The ASPCA had a goal of more than 30,000 spay/neuter surgeries in 2009, nearly 8,000 more than it performed the previous year. The addition in January 2009 of the fifth ASPCA Mobile Spay/Neuter Clinic — which has increased the program's capacity by 6,000 surgeries annually — accounted for most of that increase. But the organization expects to actually surpass its goal because it has extended the reach of its mobile spay/neuter services to the ASPCA Bergh Memorial Animal Hospital. Since September 2008, the ASPCA has conducted spay/neuter surgery clinics at Bergh on the second Sunday of each month, when the hospital is closed to the public. The revolutionary program, administered by a small staff from the Mobile Spay/Neuter Clinics, alters feral cats on a trap/neuter/return (TNR) basis, and has been "a great success," according to Aimee Christian, Senior Director of ASPCA Mobile Spay/Neuter Clinics.

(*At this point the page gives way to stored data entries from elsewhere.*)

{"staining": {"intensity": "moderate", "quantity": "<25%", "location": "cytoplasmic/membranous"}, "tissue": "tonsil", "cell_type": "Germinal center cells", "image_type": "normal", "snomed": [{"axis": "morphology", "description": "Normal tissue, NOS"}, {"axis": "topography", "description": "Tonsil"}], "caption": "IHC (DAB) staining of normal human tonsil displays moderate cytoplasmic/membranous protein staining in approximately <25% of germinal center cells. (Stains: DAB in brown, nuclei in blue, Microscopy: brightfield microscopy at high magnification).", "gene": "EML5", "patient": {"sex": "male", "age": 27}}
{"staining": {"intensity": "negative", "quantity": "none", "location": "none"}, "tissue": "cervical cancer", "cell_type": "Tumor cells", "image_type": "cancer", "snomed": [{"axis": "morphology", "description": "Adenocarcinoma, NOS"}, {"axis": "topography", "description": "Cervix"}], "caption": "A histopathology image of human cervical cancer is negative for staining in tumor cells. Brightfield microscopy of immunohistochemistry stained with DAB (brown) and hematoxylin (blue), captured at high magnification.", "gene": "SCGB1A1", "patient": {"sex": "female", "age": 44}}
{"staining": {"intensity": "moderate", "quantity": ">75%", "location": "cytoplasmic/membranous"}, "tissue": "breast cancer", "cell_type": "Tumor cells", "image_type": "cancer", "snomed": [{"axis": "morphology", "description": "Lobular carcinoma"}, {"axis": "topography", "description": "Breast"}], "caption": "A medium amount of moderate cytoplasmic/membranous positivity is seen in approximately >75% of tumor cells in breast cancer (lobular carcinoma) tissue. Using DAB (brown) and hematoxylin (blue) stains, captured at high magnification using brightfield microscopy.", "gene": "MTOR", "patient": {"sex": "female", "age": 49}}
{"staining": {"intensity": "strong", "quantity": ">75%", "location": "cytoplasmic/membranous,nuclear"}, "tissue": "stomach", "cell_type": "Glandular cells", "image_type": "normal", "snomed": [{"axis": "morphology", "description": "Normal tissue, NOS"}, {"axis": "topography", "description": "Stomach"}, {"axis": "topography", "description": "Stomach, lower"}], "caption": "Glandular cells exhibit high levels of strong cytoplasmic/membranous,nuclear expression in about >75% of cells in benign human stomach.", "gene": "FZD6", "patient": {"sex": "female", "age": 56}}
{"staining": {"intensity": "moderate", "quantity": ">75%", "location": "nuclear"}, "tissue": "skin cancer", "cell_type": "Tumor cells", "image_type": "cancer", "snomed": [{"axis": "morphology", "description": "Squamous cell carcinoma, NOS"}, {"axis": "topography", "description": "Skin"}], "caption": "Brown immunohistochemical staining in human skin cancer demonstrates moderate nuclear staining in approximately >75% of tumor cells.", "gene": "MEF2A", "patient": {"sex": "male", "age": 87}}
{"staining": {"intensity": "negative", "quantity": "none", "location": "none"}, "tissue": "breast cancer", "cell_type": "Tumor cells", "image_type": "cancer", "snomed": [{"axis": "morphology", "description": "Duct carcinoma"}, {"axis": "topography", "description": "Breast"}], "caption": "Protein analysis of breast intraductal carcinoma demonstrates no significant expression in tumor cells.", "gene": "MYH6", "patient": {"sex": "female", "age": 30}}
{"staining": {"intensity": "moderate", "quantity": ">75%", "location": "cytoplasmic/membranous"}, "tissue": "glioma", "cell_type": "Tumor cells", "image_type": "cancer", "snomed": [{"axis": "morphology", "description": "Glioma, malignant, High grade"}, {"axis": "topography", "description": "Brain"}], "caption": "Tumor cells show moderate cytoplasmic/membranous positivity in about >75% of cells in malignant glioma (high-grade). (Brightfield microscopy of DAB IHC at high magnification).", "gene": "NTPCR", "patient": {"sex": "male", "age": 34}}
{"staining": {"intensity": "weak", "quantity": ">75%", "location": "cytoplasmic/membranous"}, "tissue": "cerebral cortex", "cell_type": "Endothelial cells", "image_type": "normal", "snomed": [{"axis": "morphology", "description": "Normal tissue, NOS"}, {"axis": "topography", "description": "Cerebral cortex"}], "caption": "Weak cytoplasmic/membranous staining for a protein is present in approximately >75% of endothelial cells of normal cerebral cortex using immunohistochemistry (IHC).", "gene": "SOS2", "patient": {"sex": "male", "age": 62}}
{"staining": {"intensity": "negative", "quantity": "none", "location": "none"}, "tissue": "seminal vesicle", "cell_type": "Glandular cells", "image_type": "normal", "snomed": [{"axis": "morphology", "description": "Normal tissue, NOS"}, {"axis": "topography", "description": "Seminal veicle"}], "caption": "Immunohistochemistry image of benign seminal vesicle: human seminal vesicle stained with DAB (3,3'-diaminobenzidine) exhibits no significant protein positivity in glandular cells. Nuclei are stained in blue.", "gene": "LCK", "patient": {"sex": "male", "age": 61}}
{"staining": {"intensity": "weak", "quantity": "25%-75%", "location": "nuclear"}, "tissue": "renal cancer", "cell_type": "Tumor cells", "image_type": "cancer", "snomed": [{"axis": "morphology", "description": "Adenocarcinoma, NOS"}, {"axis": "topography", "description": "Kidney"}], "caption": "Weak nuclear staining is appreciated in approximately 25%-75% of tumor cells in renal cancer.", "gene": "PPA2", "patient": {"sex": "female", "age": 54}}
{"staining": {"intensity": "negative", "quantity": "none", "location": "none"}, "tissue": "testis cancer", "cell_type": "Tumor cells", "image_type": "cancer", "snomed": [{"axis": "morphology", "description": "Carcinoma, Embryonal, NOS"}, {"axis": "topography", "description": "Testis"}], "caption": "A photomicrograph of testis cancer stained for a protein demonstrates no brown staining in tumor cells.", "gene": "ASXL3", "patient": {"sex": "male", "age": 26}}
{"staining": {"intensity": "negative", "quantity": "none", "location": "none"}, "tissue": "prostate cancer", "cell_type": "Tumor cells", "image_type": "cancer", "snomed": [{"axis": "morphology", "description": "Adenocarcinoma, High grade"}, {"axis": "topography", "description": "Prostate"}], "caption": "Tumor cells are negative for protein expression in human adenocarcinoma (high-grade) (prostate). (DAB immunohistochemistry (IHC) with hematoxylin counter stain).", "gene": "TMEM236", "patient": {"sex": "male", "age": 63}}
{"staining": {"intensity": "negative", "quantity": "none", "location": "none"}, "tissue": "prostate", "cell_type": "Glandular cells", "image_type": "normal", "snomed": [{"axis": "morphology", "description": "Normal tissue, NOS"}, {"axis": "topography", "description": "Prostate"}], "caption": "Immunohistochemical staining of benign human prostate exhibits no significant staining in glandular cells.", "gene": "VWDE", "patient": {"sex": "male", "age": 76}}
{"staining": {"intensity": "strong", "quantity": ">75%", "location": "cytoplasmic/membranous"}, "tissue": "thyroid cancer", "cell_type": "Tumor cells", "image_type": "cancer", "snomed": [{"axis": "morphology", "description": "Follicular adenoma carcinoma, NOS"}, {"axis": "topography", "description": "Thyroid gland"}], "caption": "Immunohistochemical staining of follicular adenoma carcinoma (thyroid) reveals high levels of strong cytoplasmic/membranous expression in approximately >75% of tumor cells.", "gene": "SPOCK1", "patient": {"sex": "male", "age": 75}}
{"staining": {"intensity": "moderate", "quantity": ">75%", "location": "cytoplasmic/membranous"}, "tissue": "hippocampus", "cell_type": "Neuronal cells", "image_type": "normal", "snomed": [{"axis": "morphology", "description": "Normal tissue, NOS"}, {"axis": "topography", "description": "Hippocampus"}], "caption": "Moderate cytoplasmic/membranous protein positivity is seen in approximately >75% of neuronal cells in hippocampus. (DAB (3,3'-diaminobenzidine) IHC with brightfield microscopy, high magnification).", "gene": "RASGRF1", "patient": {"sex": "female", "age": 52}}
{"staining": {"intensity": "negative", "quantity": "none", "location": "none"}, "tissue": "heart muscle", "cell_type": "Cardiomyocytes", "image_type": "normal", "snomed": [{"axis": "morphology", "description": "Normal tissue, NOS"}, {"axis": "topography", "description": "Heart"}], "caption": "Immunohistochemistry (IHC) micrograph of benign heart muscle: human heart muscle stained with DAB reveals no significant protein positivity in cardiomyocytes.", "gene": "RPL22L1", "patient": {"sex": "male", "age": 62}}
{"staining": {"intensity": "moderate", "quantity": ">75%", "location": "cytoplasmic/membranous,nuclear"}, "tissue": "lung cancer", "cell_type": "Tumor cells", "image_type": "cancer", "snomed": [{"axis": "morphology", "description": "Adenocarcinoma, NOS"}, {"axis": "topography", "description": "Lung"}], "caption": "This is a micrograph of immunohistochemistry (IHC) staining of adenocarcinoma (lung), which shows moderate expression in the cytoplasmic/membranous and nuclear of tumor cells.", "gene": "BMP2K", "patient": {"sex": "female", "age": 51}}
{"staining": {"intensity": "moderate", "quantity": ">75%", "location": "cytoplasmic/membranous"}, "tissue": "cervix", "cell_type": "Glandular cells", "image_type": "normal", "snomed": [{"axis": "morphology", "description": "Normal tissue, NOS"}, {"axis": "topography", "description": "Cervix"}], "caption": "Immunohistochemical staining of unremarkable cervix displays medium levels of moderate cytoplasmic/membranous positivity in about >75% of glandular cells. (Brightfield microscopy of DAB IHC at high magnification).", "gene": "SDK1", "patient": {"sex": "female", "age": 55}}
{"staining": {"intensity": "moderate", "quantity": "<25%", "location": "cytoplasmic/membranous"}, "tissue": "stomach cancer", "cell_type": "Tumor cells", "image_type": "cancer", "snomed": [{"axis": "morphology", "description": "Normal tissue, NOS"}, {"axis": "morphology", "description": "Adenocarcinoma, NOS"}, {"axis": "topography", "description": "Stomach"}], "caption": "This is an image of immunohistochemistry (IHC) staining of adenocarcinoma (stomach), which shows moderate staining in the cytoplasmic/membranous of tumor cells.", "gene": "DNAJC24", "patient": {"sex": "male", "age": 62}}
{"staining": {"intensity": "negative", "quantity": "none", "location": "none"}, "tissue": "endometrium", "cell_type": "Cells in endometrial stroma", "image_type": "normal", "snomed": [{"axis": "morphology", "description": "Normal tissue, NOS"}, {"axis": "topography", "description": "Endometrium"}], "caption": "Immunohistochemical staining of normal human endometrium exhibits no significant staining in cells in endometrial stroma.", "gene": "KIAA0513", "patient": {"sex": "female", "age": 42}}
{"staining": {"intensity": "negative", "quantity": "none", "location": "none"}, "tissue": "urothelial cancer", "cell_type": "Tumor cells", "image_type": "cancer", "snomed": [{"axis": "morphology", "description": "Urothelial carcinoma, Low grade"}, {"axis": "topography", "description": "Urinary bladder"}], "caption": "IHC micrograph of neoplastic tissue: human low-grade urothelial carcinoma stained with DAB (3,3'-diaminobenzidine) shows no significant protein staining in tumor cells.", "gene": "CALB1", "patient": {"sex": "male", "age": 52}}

From September 2008 through September 2009, more than 1,200 feral cats were sterilized on Sundays at Bergh, leading the ASPCA to plan a permanent spay/neuter facility for rescue organizations, shelters, TNR groups, and others. The addition of the new facility will greatly increase the ASPCA's annual spay/neuter surgery capacity — and that will be a giant leap forward in the organization's fight to end the needless euthanasia of animals. For more information about where to access low-cost spay/neuter programs in your community, please go to the ASPCA's searchable Free and Low-Cost Spay/Neuter Database.

"So many animals are euthanized in shelters across the country due to a simple problem: a lack of space," says Christian. "Unfortunately, people don't always make the connection between their own pets' offspring and the animals that are being euthanized. Spay/neuter procedures are the obvious solution, because they nip the problem in the bud."